Work instruction: Report every line in the records below that holds the word "shoulder".

*** Opening of Data to examine ***

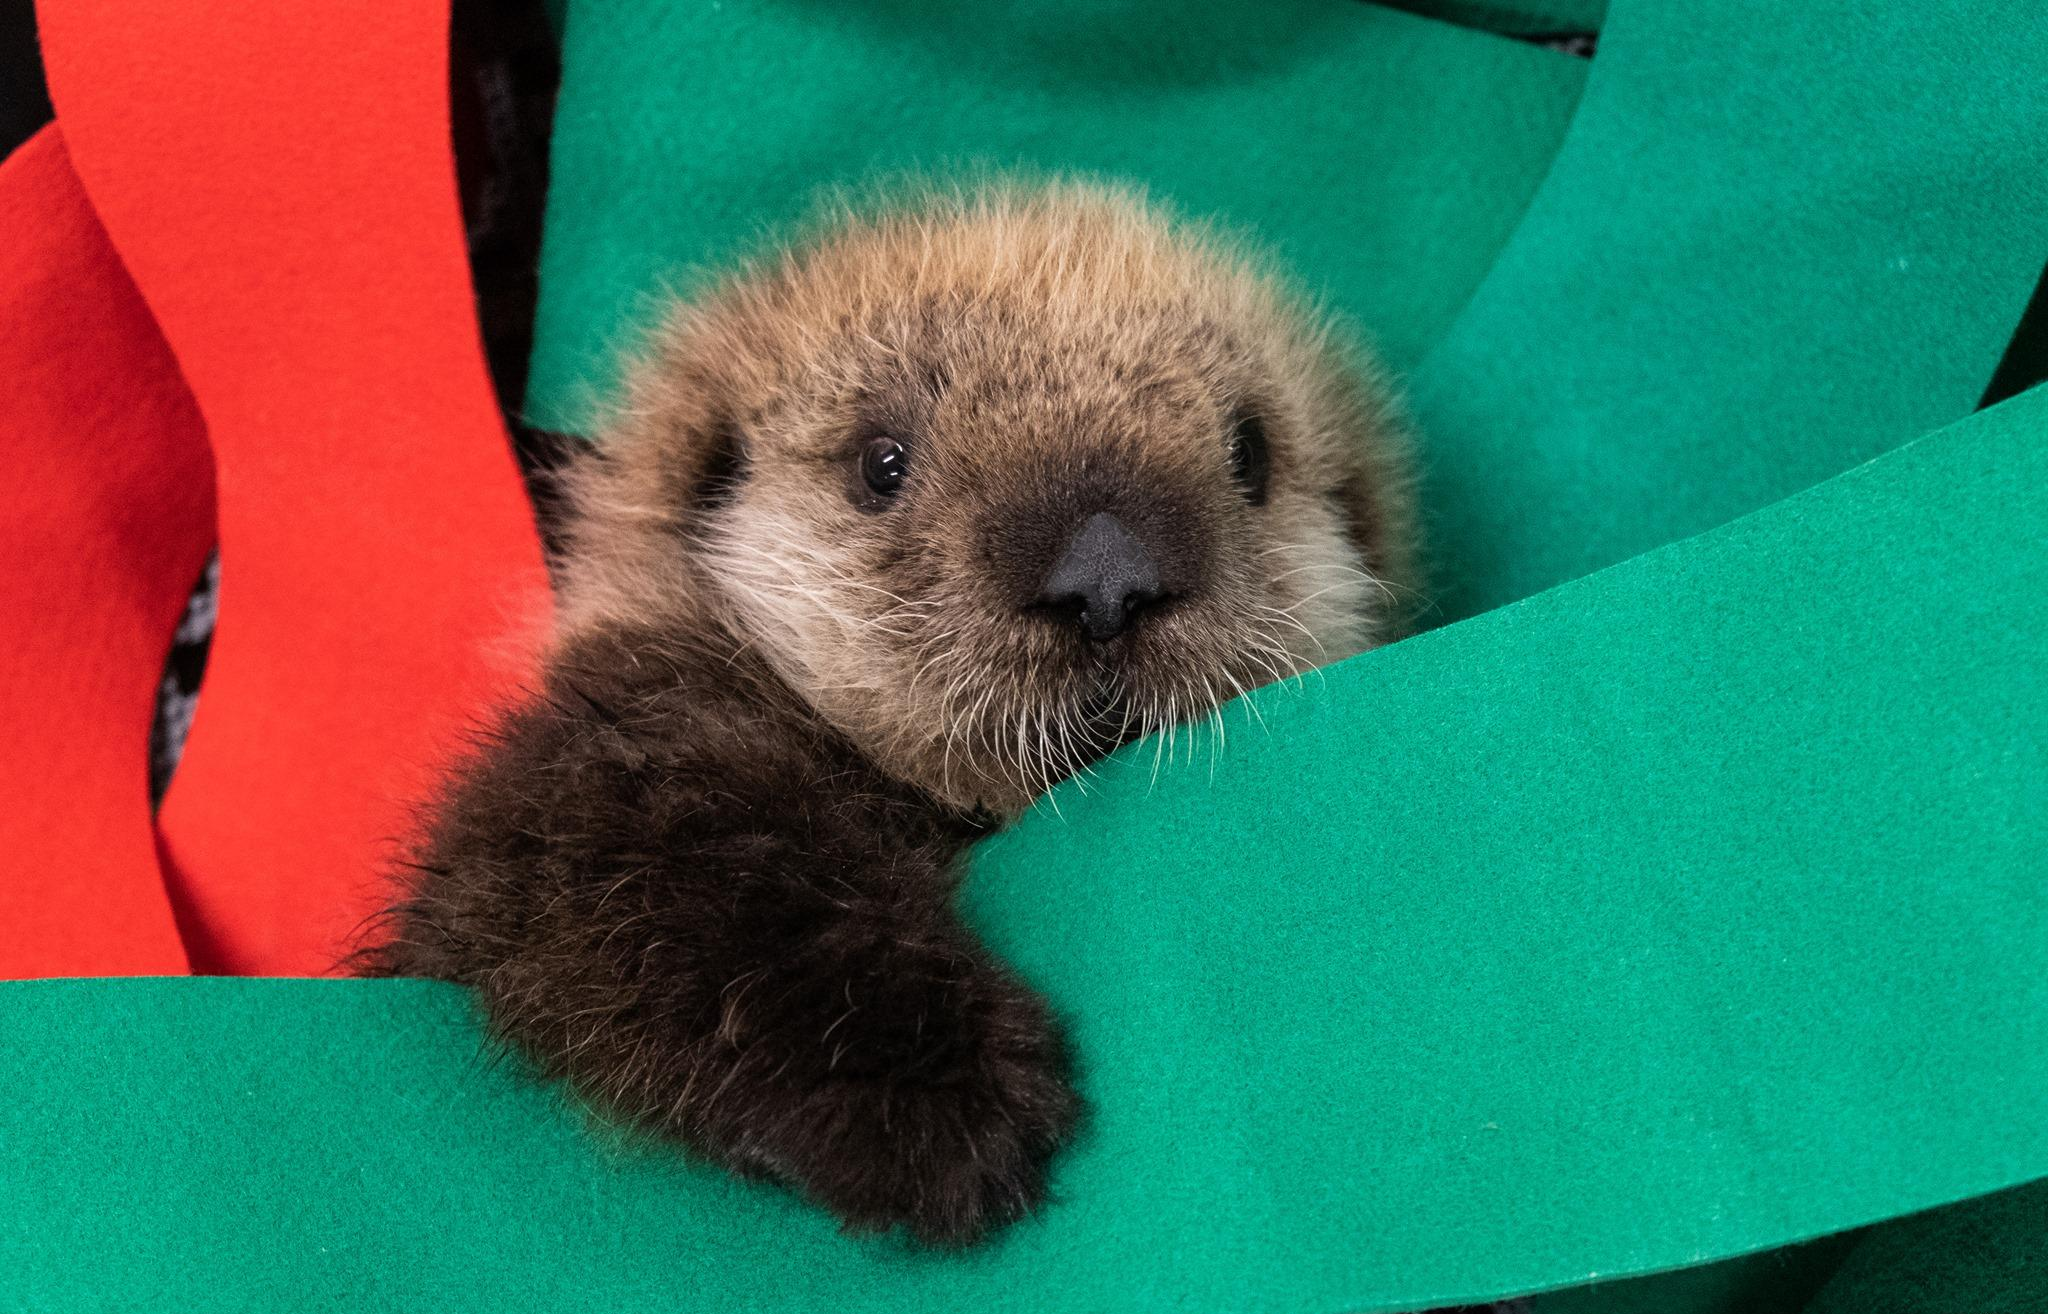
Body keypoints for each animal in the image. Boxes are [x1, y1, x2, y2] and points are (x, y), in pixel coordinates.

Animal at [372, 181, 1418, 1244]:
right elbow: (669, 879)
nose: (1106, 575)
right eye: (883, 462)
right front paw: (941, 1095)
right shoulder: (615, 747)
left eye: (1250, 453)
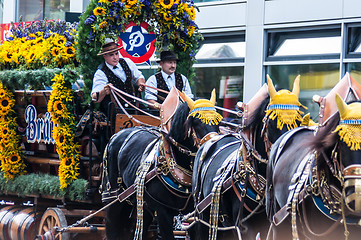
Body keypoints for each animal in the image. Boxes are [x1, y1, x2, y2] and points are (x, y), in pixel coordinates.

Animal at [100, 89, 221, 239]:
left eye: (218, 123)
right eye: (197, 123)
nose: (214, 145)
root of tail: (116, 135)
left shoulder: (194, 214)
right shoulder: (162, 212)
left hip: (141, 203)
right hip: (113, 197)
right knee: (112, 227)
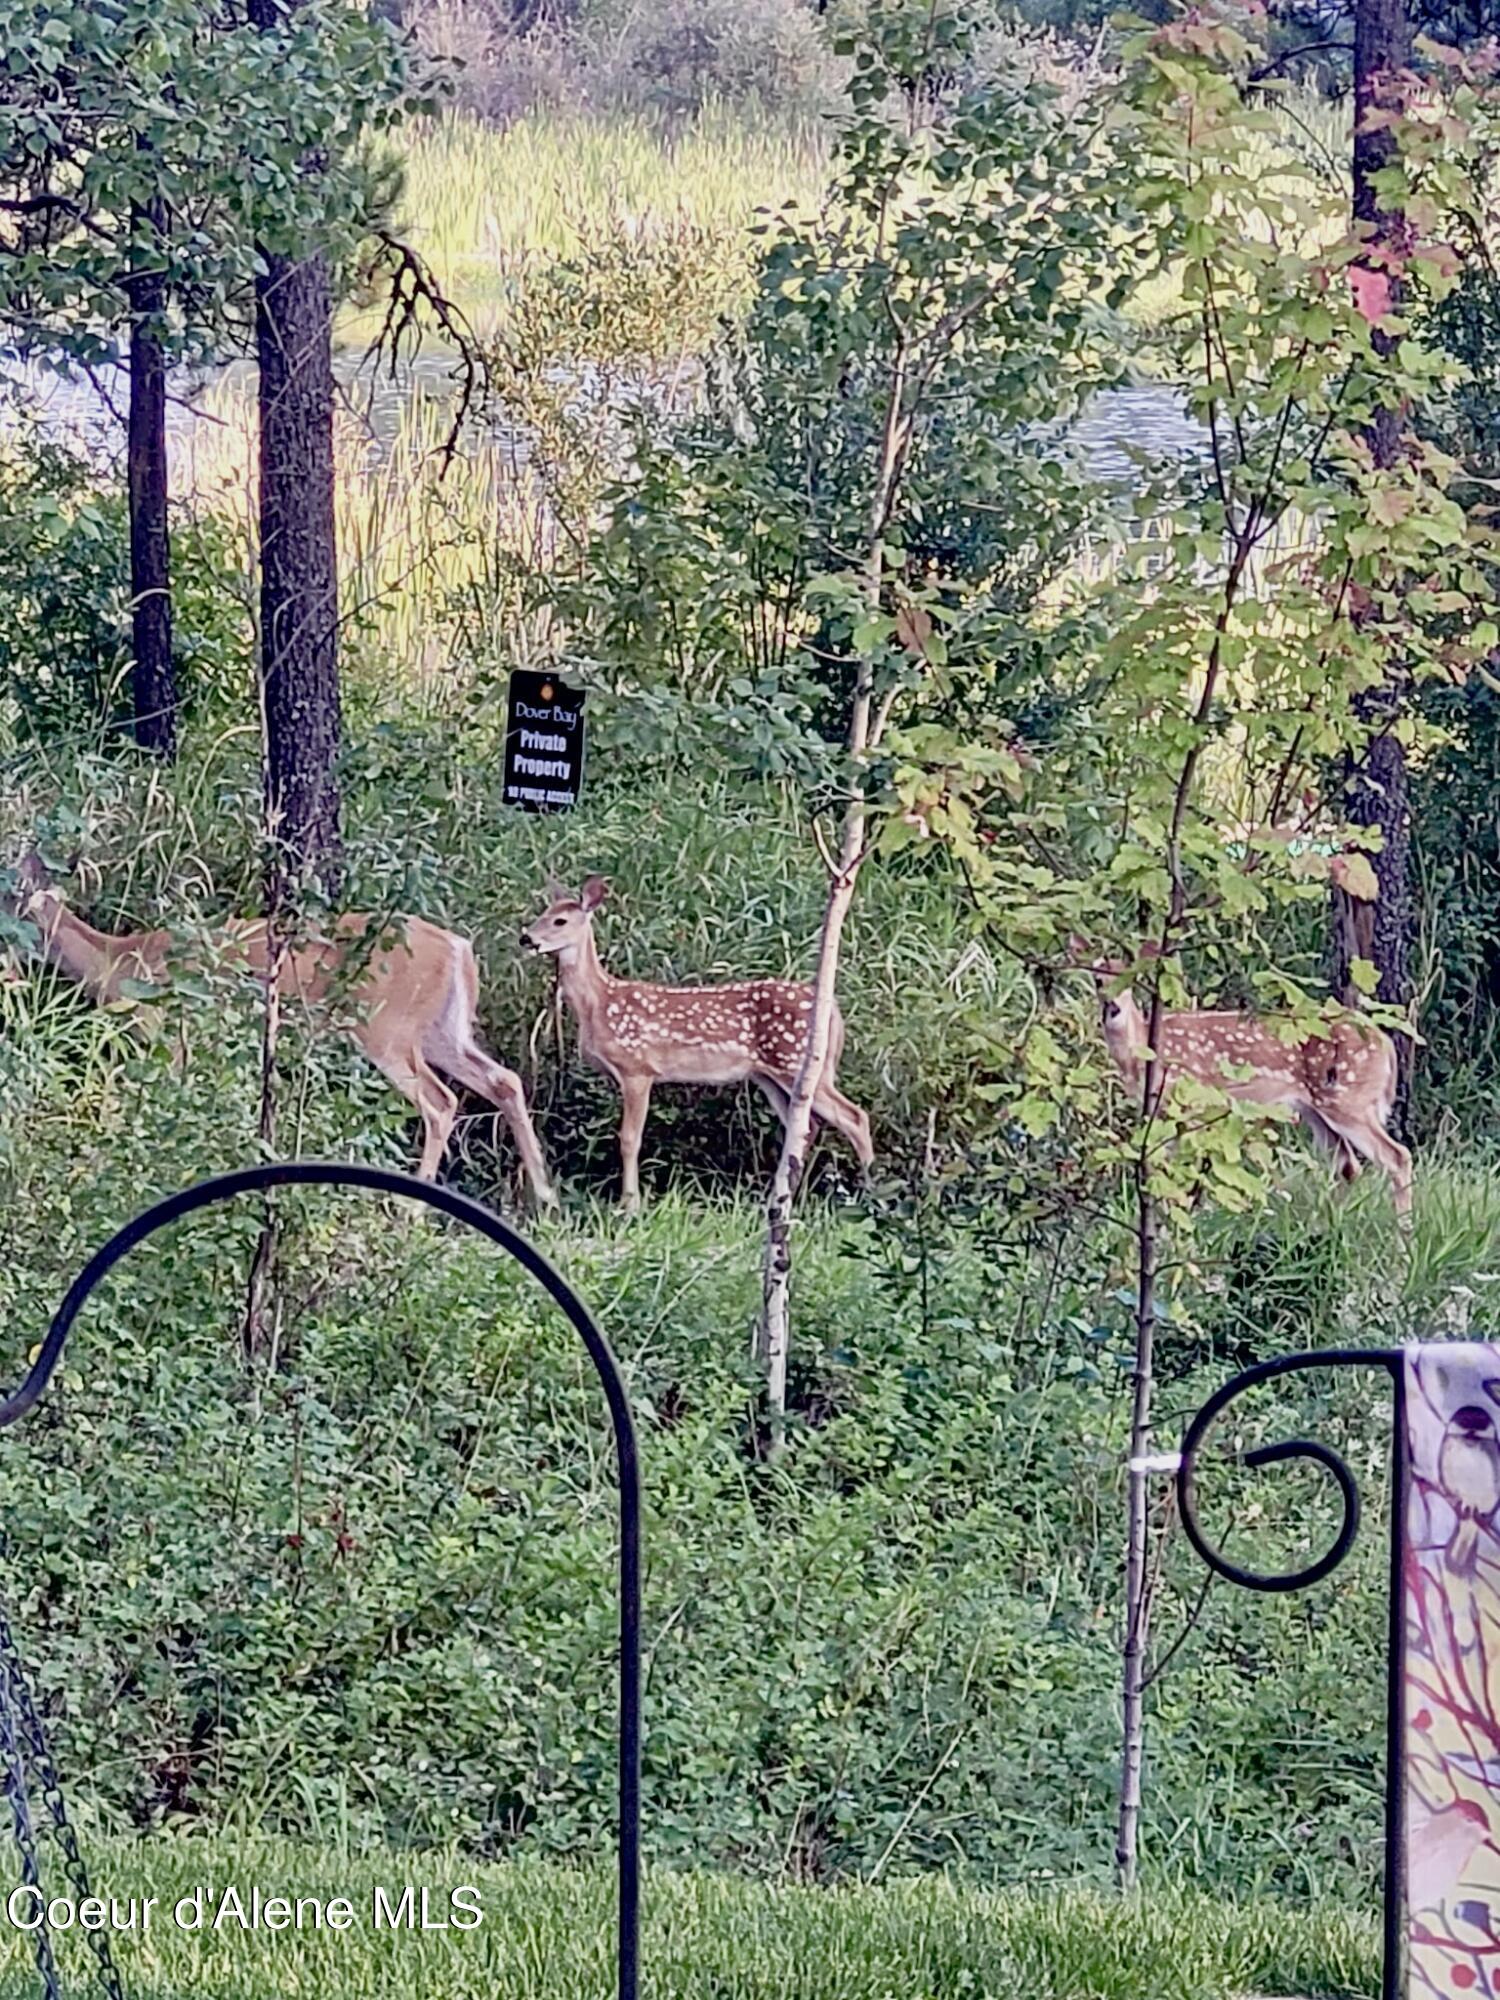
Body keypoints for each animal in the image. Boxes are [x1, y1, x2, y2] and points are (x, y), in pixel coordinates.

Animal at [6, 858, 556, 1206]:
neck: (122, 962)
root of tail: (460, 949)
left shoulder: (173, 1035)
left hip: (388, 1029)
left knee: (441, 1102)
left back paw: (412, 1210)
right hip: (443, 1030)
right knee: (504, 1080)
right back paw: (544, 1197)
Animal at [520, 876, 873, 1211]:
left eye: (560, 921)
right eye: (542, 913)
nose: (526, 938)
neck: (599, 1004)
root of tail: (834, 1012)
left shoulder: (638, 1069)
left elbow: (629, 1138)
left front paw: (629, 1205)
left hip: (798, 1061)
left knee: (855, 1117)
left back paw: (871, 1196)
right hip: (769, 1075)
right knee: (803, 1127)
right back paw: (781, 1198)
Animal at [1093, 968, 1413, 1221]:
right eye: (1097, 978)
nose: (1112, 1007)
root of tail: (1385, 1043)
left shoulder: (1188, 1101)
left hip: (1349, 1098)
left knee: (1397, 1156)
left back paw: (1404, 1243)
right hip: (1316, 1109)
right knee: (1347, 1165)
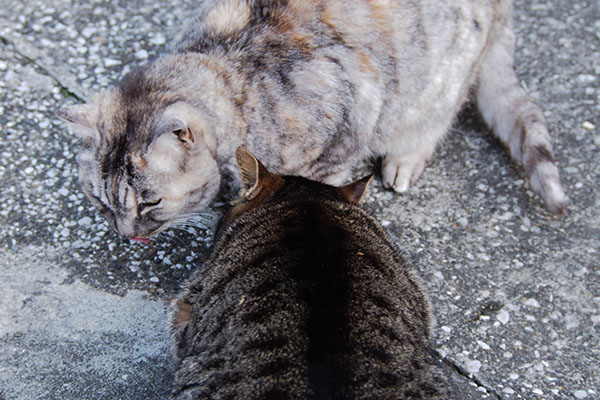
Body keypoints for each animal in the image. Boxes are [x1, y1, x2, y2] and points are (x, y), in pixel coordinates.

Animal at [56, 0, 568, 241]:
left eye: (149, 203)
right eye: (99, 201)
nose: (124, 235)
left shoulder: (350, 114)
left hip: (438, 79)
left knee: (439, 114)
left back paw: (405, 157)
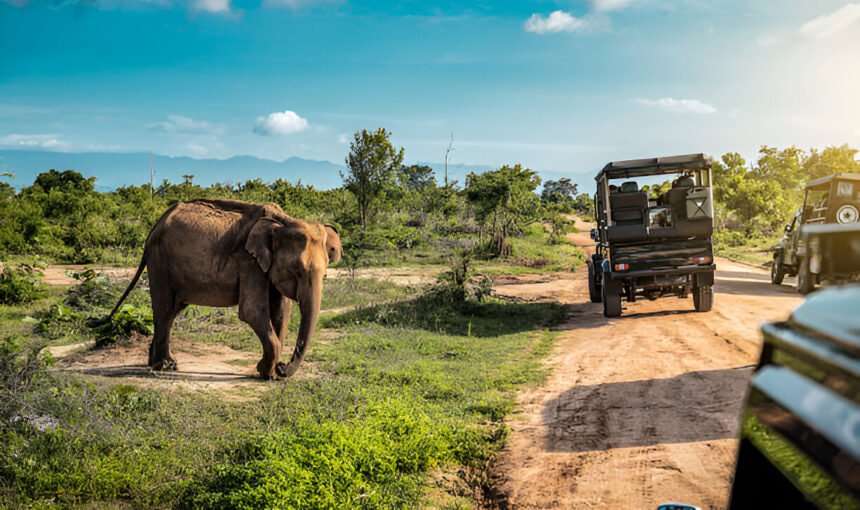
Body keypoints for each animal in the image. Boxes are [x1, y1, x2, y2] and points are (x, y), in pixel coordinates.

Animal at [99, 198, 342, 379]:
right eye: (296, 270)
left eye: (325, 275)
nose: (284, 368)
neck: (282, 222)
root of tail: (154, 228)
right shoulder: (248, 261)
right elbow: (252, 311)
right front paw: (266, 372)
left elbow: (282, 311)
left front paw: (271, 374)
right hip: (159, 261)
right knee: (164, 309)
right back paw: (163, 367)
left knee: (172, 311)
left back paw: (161, 363)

*** Close of Data to examine ***

Solution below:
right shoulder: (615, 747)
left shoulder: (194, 214)
right shoulder: (162, 212)
left shoulder: (173, 1035)
left shoulder: (638, 1069)
left shoulder: (1188, 1101)
left shoulder: (350, 114)
right shoulder: (248, 261)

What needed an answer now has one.